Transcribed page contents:
#####

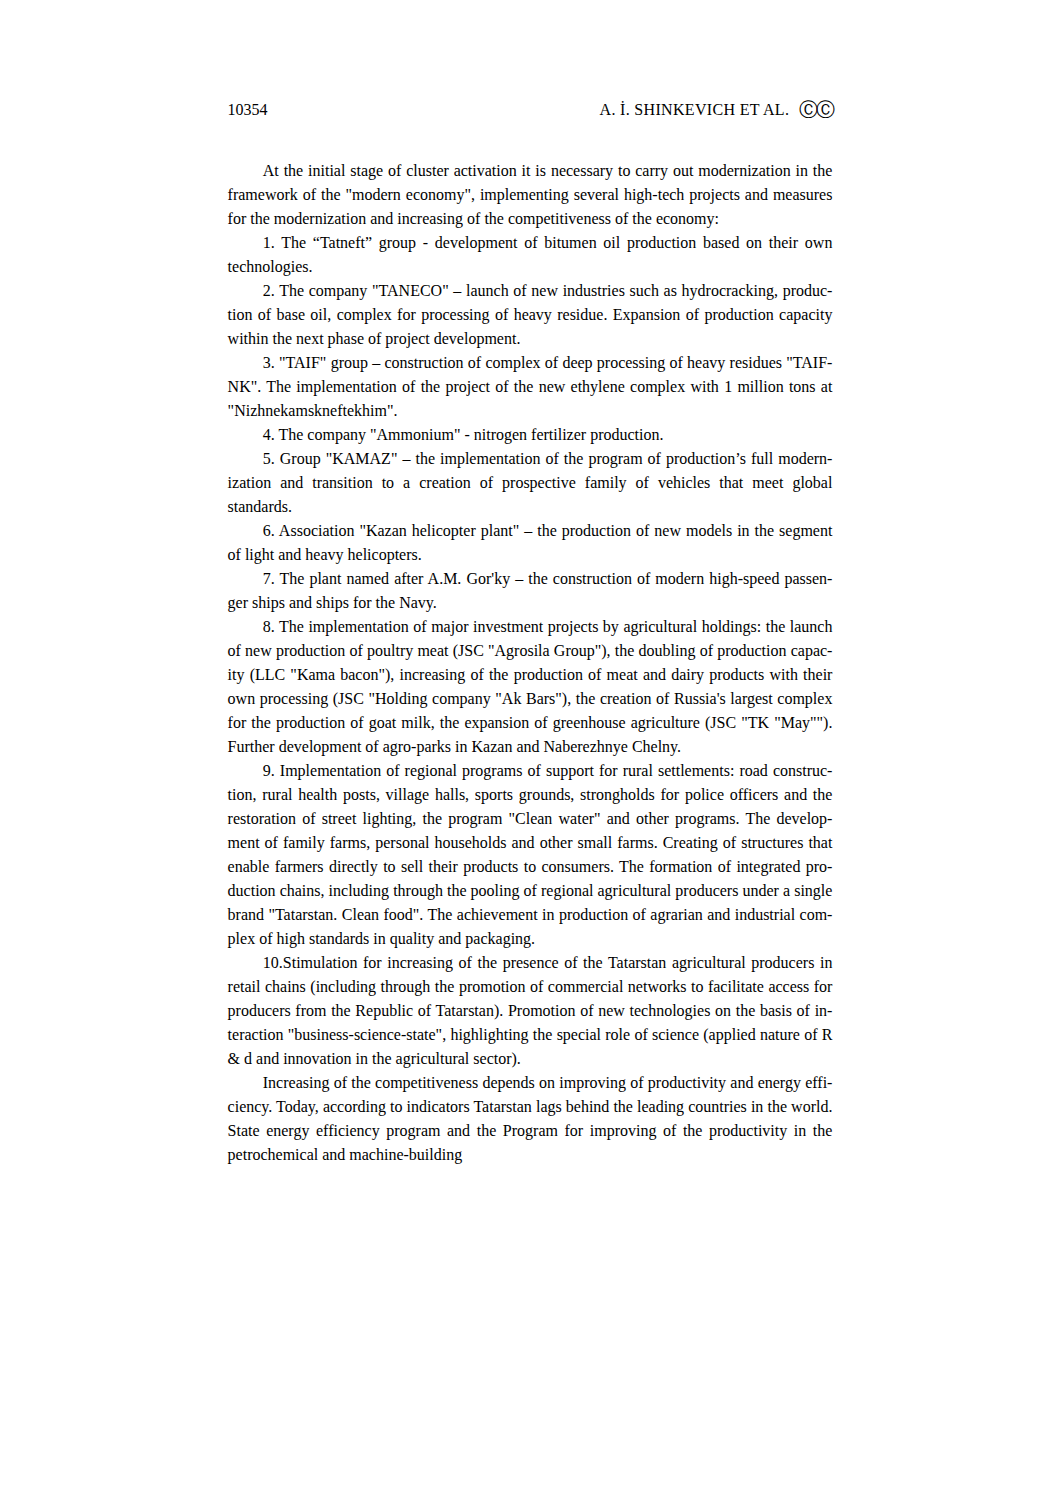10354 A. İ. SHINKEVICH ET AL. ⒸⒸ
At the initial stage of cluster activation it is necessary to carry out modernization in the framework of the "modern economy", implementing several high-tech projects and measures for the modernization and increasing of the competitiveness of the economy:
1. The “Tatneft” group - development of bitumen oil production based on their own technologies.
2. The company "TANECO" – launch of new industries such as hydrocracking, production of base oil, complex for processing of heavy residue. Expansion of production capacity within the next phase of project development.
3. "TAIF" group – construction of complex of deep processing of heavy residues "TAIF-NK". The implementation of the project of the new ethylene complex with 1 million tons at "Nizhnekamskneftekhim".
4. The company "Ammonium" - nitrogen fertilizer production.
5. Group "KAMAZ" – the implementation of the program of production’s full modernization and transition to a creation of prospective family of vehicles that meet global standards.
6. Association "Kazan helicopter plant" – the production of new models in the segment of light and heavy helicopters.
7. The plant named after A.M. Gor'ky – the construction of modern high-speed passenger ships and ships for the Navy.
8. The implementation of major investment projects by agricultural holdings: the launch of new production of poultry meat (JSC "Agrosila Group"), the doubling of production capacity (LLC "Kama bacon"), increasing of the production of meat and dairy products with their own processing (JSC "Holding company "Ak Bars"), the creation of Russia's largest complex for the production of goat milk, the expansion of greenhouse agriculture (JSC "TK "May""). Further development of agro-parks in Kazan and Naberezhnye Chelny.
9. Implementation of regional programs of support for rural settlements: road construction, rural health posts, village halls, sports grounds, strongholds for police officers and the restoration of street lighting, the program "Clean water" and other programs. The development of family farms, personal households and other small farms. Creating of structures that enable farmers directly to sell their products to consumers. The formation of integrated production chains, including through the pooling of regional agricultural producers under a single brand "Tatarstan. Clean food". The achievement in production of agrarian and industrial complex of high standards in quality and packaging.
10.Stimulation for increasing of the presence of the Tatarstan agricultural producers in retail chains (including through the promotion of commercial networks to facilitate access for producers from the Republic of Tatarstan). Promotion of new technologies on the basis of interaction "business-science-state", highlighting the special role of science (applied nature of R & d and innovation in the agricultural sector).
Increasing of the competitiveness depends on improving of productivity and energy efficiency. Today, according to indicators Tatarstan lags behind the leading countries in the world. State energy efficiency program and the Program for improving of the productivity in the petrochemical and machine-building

#####

Task to complete:
Note each line of the entries that has "program" in it, and copy those lines.

Answer to this exercise:
5. Group "KAMAZ" – the implementation of the program of production’s full modernization and transition to a creation of prospective family of vehicles that meet global standards.
9. Implementation of regional programs of support for rural settlements: road construction, rural health posts, village halls, sports grounds, strongholds for police officers and the restoration of street lighting, the program "Clean water" and other programs. The development of family farms, personal households and other small farms. Creating of structures that enable farmers directly to sell their products to consumers. The formation of integrated production chains, including through the pooling of regional agricultural producers under a single brand "Tatarstan. Clean food". The achievement in production of agrarian and industrial complex of high standards in quality and packaging.
Increasing of the competitiveness depends on improving of productivity and energy efficiency. Today, according to indicators Tatarstan lags behind the leading countries in the world. State energy efficiency program and the Program for improving of the productivity in the petrochemical and machine-building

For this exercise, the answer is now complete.